Raw Turkish delight doughnuts


Inspiration for today’s bite-sized treats comes from Donna Hay’s recipe for raw Turkish delight doughnuts. I adapted her original recipe and was so happy with how they turned out. They’re deliciously nutty and chewy, yum! The doughnuts are topped with dark chocolate which makes them extra decadent, but you could leave this off if you prefer. The Turkish delight element comes from a dash of rosewater which is added to the dark chocolate, giving it a delicate floral flavour.



Not only are these raw doughnuts totally luscious, but they pack a nutritional punch too. They’re also easy to prepare in your food processor – no baking required! Get the kids to help you roll and shape the doughnuts and to decorate them once they’ve had their dark chocolate dipping.

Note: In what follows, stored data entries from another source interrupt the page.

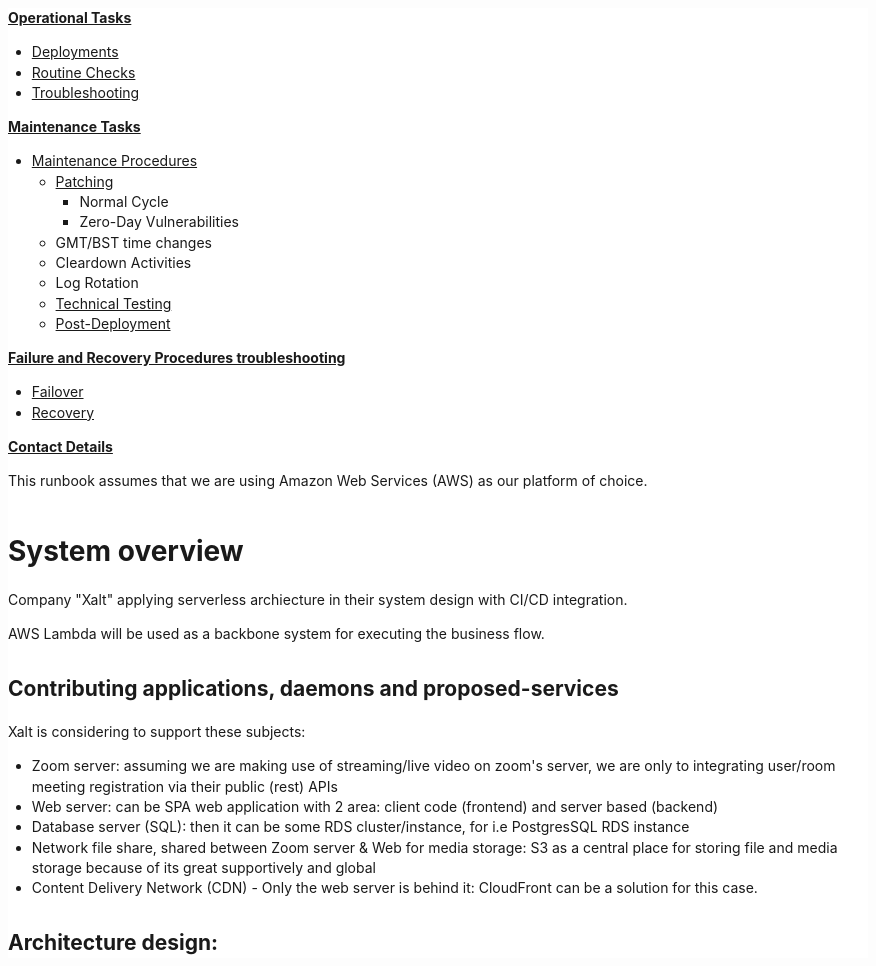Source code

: **[Operational Tasks](#operational-tasks)**

- [Deployments](#deployments)
- [Routine Checks](#routine-checks)
- [Troubleshooting](#troubleshooting)

**[Maintenance Tasks](#maintenance-tasks)**

- [Maintenance Procedures](#maintenance-procedures)
  - [Patching](#patching)
    - Normal Cycle
    - Zero-Day Vulnerabilities
  - GMT/BST time changes
  - Cleardown Activities
  - Log Rotation
  - [Technical Testing](#technical-testing)
  - [Post-Deployment](#post-deployment)

**[Failure and Recovery Procedures troubleshooting](#failure-and-recovery-procedures-troubleshooting)**

- [Failover](#failover)
- [Recovery](#recovery)

**[Contact Details](#contact-details)**

This runbook assumes that we are using Amazon Web Services (AWS) as our platform of choice.

# System overview

Company "Xalt" applying serverless archiecture in their system design with CI/CD integration.

AWS Lambda will be used as a backbone system for executing the business flow.

## Contributing applications, daemons and proposed-services

Xalt is considering to support these subjects:

- Zoom server: assuming we are making use of streaming/live video on zoom's server, we are only to integrating user/room meeting registration via their public (rest) APIs
- Web server: can be SPA web application with 2 area: client code (frontend) and server based (backend)
- Database server (SQL): then it can be some RDS cluster/instance, for i.e PostgresSQL RDS instance
- Network file share, shared between Zoom server & Web for media storage: S3 as a central place for storing file and media storage because of its great supportively and global
- Content Delivery Network (CDN) - Only the web server is behind it: CloudFront can be a solution for this case.

## Architecture design:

Store your raw doughnuts in the fridge for up to a week or pop them in the freezer and you’ll have snacks a plenty for the week.




  • 220g raw almonds
  • 40g shelled pistachios
  • 30ml (2 tbsp) cocoa powder
  • 30ml (2 tbsp) psyllium husks
  • 30ml (2 tbsp) goji berries
  • 200g pitted dates
  • 60ml (¼ cup) honey
  • 30ml (2 tbsp) coconut flakes, to decorate
  • 30ml (2 tbsp) shelled pistachios, to decorate
  • 100g 70% dark chocolate
  • 2.5ml (½ tsp) rosewater

1.) Line a baking tray with paper. Place the almonds, pistachios, cocoa, psyllium husks, goji berries, dates and honey into a food processor. Process for 1-2 minutes until the ingredients are finely chopped and well combined.

2.) Divide the mixture into 12 equal pieces. Roll each piece into a ball, flatten slightly and use the handle of a wooden spoon to make a hole in the middle of each one. Arrange the doughnuts on the tray and refrigerate for 15 minutes.

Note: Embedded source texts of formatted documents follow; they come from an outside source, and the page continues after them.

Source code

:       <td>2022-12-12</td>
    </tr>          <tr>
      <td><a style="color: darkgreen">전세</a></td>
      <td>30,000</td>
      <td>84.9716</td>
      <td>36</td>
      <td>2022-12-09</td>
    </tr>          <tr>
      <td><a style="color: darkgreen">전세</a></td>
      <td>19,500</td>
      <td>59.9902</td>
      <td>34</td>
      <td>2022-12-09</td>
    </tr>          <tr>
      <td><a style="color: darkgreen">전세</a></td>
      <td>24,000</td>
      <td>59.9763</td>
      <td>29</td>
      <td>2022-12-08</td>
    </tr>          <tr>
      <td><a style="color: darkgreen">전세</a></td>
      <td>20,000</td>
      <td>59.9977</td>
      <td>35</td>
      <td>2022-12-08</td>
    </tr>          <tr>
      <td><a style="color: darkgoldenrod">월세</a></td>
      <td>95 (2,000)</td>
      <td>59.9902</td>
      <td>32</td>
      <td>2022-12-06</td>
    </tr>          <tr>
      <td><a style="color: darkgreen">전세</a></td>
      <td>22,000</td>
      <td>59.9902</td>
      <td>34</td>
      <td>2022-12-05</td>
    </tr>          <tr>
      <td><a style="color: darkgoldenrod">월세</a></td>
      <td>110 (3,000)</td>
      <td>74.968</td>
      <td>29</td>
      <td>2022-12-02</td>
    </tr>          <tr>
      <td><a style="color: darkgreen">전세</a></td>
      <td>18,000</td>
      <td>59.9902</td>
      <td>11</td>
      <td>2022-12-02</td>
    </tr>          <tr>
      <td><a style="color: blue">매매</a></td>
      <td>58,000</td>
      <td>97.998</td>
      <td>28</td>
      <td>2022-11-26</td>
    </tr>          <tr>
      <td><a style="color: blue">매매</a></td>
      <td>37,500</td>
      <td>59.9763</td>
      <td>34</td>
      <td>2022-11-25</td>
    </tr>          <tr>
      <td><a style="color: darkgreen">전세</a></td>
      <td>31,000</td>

3.) Next prepare the decorations. Toast the coconut flakes in a dry pan until lightly golden. Allow to cool for a few minutes then chop. Chop the pistachios. Set aside.

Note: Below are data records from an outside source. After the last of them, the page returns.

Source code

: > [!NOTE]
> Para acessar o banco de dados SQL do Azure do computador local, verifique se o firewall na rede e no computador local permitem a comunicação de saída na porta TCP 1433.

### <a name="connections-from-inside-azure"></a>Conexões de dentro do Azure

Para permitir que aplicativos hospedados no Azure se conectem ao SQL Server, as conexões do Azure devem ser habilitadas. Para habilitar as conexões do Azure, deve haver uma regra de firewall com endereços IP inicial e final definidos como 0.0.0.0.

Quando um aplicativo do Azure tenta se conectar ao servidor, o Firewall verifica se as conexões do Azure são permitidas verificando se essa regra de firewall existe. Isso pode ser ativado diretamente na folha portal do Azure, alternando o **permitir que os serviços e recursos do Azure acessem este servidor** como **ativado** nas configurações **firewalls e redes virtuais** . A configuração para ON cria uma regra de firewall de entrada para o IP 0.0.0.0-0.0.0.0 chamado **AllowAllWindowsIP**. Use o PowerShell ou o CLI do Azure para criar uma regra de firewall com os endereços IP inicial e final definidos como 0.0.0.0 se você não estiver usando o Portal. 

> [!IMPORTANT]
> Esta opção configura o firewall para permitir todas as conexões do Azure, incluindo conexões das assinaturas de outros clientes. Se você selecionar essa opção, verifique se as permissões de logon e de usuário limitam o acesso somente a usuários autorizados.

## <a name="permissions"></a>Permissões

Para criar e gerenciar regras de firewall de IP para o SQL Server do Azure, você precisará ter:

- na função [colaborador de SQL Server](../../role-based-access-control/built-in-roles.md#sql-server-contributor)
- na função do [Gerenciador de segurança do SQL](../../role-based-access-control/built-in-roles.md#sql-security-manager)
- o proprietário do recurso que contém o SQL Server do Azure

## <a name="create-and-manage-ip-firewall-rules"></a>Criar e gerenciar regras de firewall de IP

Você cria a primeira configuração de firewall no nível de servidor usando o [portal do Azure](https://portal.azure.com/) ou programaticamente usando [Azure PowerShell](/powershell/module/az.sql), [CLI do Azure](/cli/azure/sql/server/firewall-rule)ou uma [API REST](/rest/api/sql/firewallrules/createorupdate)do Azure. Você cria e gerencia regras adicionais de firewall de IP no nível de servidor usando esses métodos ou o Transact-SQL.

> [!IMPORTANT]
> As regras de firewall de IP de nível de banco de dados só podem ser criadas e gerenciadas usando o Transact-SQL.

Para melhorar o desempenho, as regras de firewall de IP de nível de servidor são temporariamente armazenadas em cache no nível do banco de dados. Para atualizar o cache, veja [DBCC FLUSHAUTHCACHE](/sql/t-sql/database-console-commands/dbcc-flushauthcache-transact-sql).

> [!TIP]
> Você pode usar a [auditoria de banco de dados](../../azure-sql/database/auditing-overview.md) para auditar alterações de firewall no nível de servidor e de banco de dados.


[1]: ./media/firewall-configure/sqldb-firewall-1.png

4.) Chop the dark chocolate up finely and melt. Stir in the rosewater and mix well. Dip the top of each doughnut in the chocolate, sprinkle with coconut or pistachios (or both!) and place back on the tray. Once all the doughnuts have been decorated pop the tray back in the fridge so that the chocolate can set before serving. Store in the fridge.